GAE

Magic Properties on Google AppEngine

Update to my previous Google AppEngine auto-updating properties post.

In my last post I was talking about "[...] however there is still an issue, for now the MagicProperty is only updated the first time the property it affects is set"

I fixed that issue, it has a local cache that is added to the model, so if the value does change, the cache would no longer be valid and the value is recreated, otherwise the already computed value is returned. There was however another issue I had to deal with, and that was the fact that the cache was not being written to the datastore, this meant that upon getting the data back from the datastore we recomputed it anyway. Now the programmer has to do some extra work, they have to add a cache unindexed property to the model, and pass it into the MagicProperty to be used as the caching variable. Within the save() they have to prime the cache by setting a temporary variable equal to the to be computed variable just in case the cache variables have not been primed, this has not yet been documented other than in my SVN history.

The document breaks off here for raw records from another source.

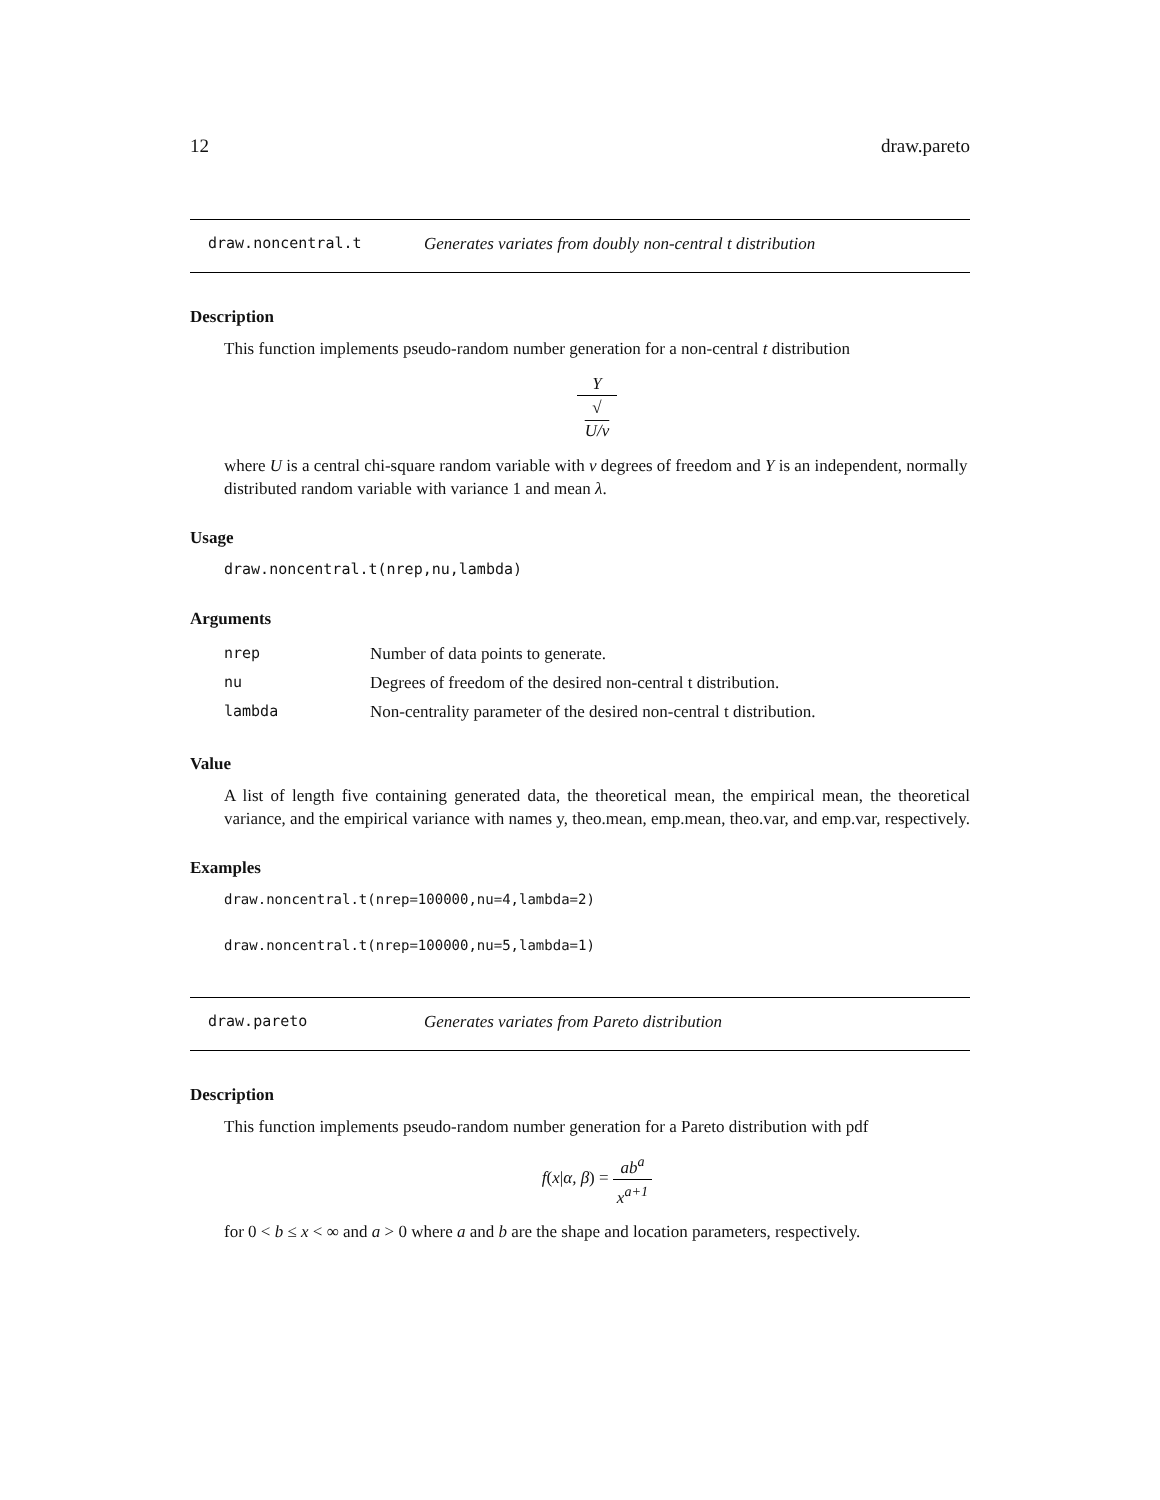12 draw.pareto
draw.noncentral.t Generates variates from doubly non-central t distribution
Description
This function implements pseudo-random number generation for a non-central t distribution
Y √
U/ν
where U is a central chi-square random variable with ν degrees of freedom and Y is an independent, normally distributed random variable with variance 1 and mean λ.
Usage
draw.noncentral.t(nrep,nu,lambda)
Arguments
| nrep | Number of data points to generate. |
| nu | Degrees of freedom of the desired non-central t distribution. |
| lambda | Non-centrality parameter of the desired non-central t distribution. |
Value
A list of length five containing generated data, the theoretical mean, the empirical mean, the theoretical variance, and the empirical variance with names y, theo.mean, emp.mean, theo.var, and emp.var, respectively.
Examples
draw.noncentral.t(nrep=100000,nu=4,lambda=2)
draw.noncentral.t(nrep=100000,nu=5,lambda=1)
draw.pareto Generates variates from Pareto distribution
Description
This function implements pseudo-random number generation for a Pareto distribution with pdf
f(x|α, β) = ab<sup>a</sup> x<sup>a+1</sup>
for 0 < b ≤ x < ∞ and a > 0 where a and b are the shape and location parameters, respectively.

We still don't allow setting of the magic property, however upon returning from the datastore it calls make_value_from_datastore, which returns a _MagicDatastore, as long as we set with an instance of _MagicDatastore it will allow it to go through, so we can get the value from the datastore without having to recompute the value.

Read the code for an example on how to use this.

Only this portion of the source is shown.